> Your task: Render every line of the entries below as a JSON list of strings, one string per line, skipping blank lines. Leave the pictures out of the list.

Start of Entries supplied

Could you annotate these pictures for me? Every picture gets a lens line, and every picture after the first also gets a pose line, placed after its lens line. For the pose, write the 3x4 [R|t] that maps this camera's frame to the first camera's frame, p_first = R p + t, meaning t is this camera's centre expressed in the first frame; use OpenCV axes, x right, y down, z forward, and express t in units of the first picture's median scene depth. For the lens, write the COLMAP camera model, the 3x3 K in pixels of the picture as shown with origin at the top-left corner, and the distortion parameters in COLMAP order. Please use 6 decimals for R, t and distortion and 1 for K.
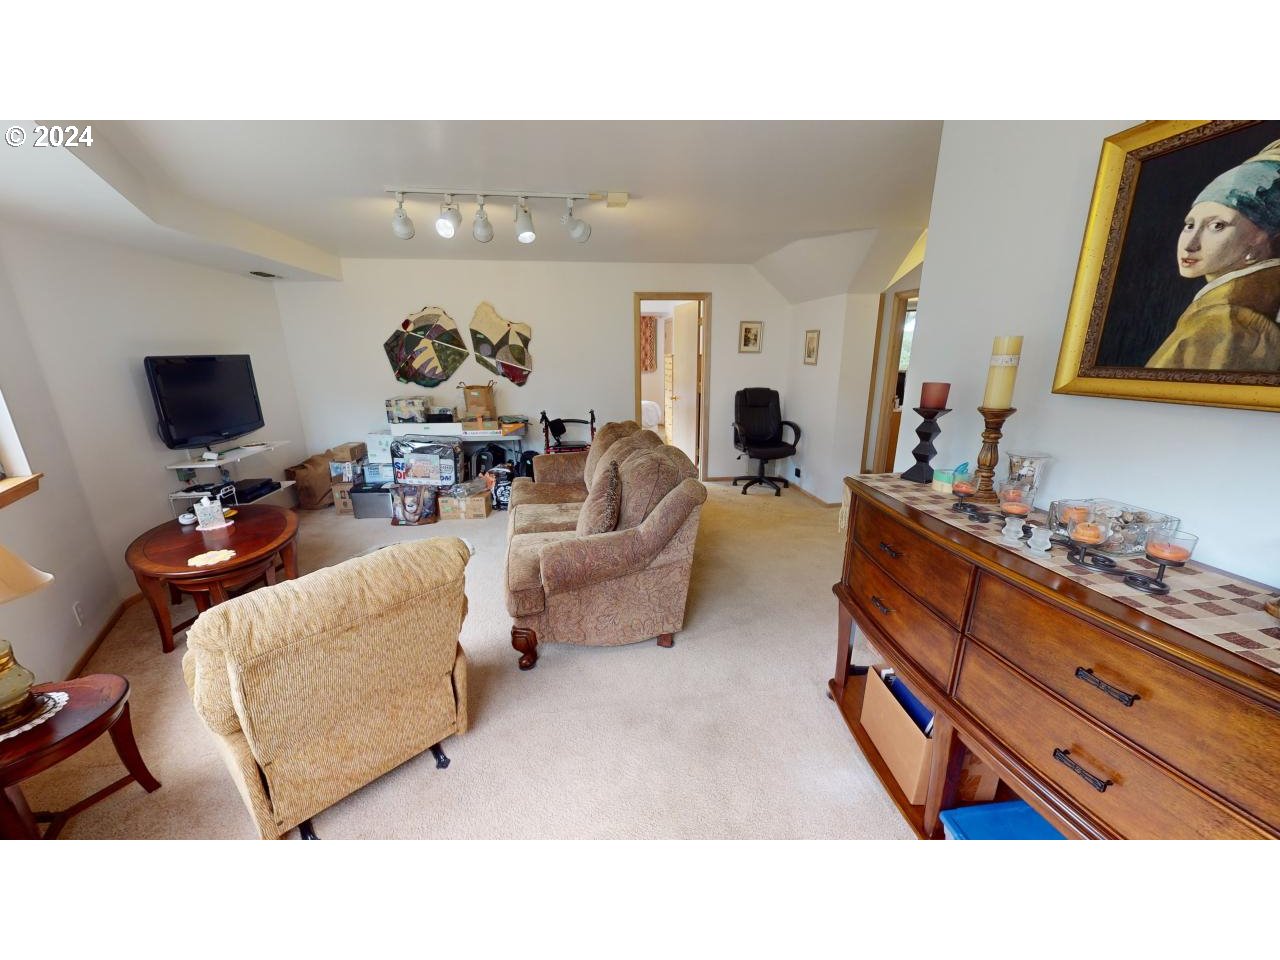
lens RADIAL K [[473.3, 0, 640.0], [0, 473.3, 480.0], [0, 0, 1]] dist [-0.000355, -0.000111]
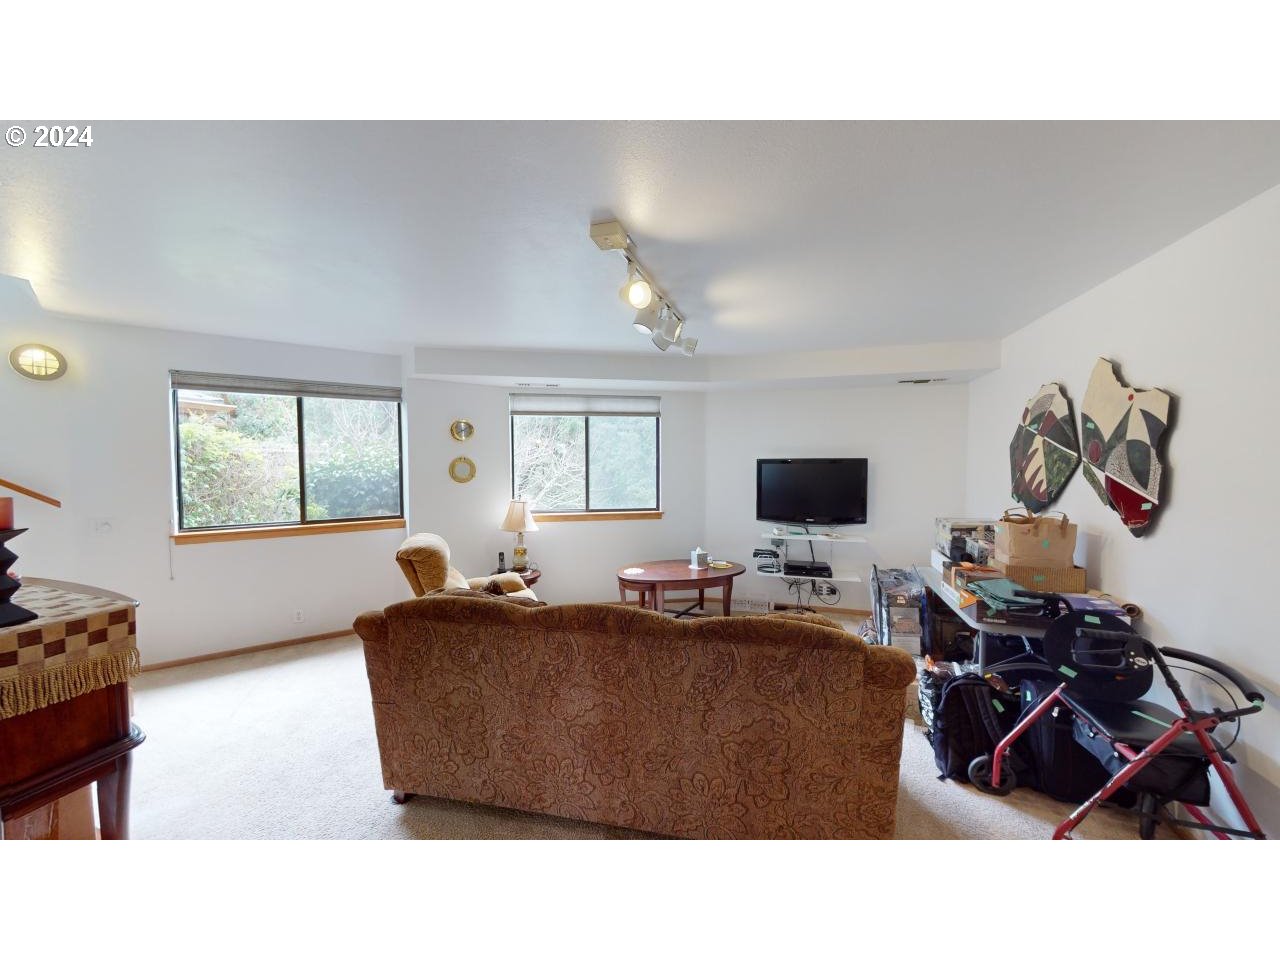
lens RADIAL K [[473.3, 0, 640.0], [0, 473.3, 480.0], [0, 0, 1]] dist [-0.000355, -0.000111]
pose [[-0.441292, 0.047939, -0.896082, 0.319400], [-0.230549, 0.958996, 0.164843, -0.222191], [0.867242, 0.279334, -0.412145, 0.811392]]
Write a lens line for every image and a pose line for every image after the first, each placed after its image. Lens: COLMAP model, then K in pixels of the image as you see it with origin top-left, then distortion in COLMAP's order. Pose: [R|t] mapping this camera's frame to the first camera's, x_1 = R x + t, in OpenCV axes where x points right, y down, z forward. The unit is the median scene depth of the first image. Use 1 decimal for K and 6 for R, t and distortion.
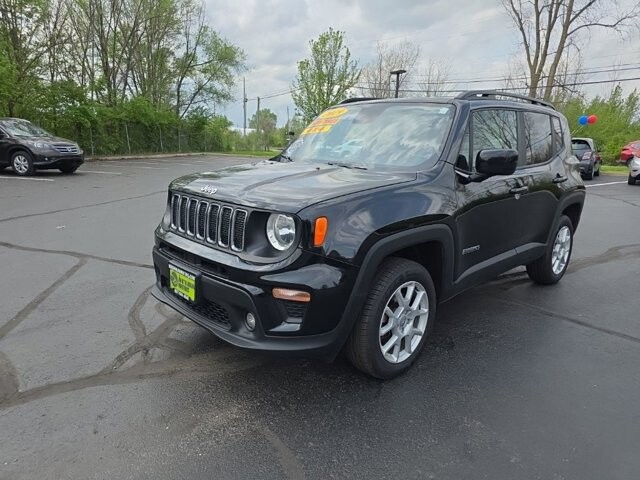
lens RADIAL K [[440.6, 0, 317.4], [0, 440.6, 261.6], [0, 0, 1]] dist [0.018548, -0.007778]
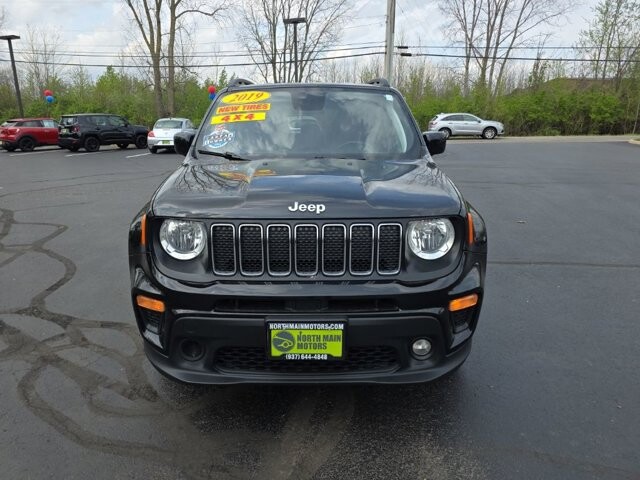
lens RADIAL K [[440.6, 0, 313.7], [0, 440.6, 260.3], [0, 0, 1]] dist [0.018548, -0.007778]
pose [[0.687180, -0.243757, 0.684373, -0.714427], [0.214157, 0.968138, 0.129792, -0.160357], [-0.694205, 0.057373, 0.717487, 0.438277]]
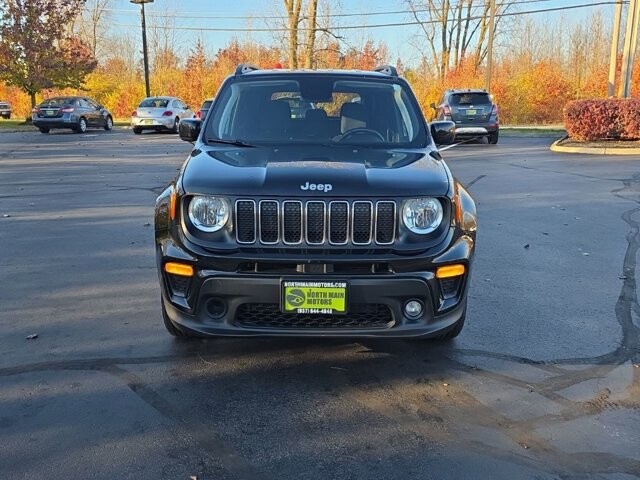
lens RADIAL K [[588.3, 0, 313.6], [0, 588.3, 241.6], [0, 0, 1]] dist [0.002545, 0.002015]
pose [[0.690811, -0.188419, 0.698053, -1.022521], [0.201725, 0.977338, 0.064172, -0.124129], [-0.694325, 0.096484, 0.713165, 0.163390]]
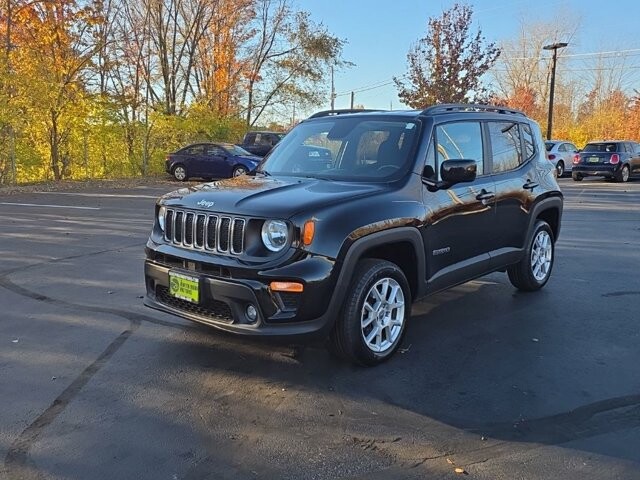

End of Entries supplied

> Reply to the exercise:
[
  "Could you annotate these pictures for me? Every picture gets a lens line, and every picture after the first also gets a pose line, placed after its lens line. For the pose, write the 3x4 [R|t] that maps this camera's frame to the first camera's frame, p_first = R p + t, meaning t is this camera's centre expressed in the first frame; use OpenCV axes, x right, y down, z forward, and express t in units of the first picture's median scene depth. For the lens, write the COLMAP camera model, the 3x3 K in pixels of the picture as shown with origin at the top-left corner, and the distortion parameters in COLMAP order. Please use 6 decimals for R, t and distortion and 1 for K.",
  "lens RADIAL K [[473.3, 0, 640.0], [0, 473.3, 480.0], [0, 0, 1]] dist [-0.000355, -0.000111]",
  "lens RADIAL K [[473.3, 0, 640.0], [0, 473.3, 480.0], [0, 0, 1]] dist [-0.000355, -0.000111]",
  "pose [[-0.441292, 0.047939, -0.896082, 0.319400], [-0.230549, 0.958996, 0.164843, -0.222191], [0.867242, 0.279334, -0.412145, 0.811392]]",
  "Write a lens line for every image and a pose line for every image after the first, each placed after its image. Lens: COLMAP model, then K in pixels of the image as you see it with origin top-left, then distortion in COLMAP's order. Pose: [R|t] mapping this camera's frame to the first camera's, x_1 = R x + t, in OpenCV axes where x points right, y down, z forward. The unit is the median scene depth of the first image. Use 1 decimal for K and 6 for R, t and distortion.",
  "lens RADIAL K [[440.6, 0, 317.4], [0, 440.6, 261.6], [0, 0, 1]] dist [0.018548, -0.007778]",
  "lens RADIAL K [[440.6, 0, 313.7], [0, 440.6, 260.3], [0, 0, 1]] dist [0.018548, -0.007778]",
  "pose [[0.687180, -0.243757, 0.684373, -0.714427], [0.214157, 0.968138, 0.129792, -0.160357], [-0.694205, 0.057373, 0.717487, 0.438277]]",
  "lens RADIAL K [[588.3, 0, 313.6], [0, 588.3, 241.6], [0, 0, 1]] dist [0.002545, 0.002015]",
  "pose [[0.690811, -0.188419, 0.698053, -1.022521], [0.201725, 0.977338, 0.064172, -0.124129], [-0.694325, 0.096484, 0.713165, 0.163390]]"
]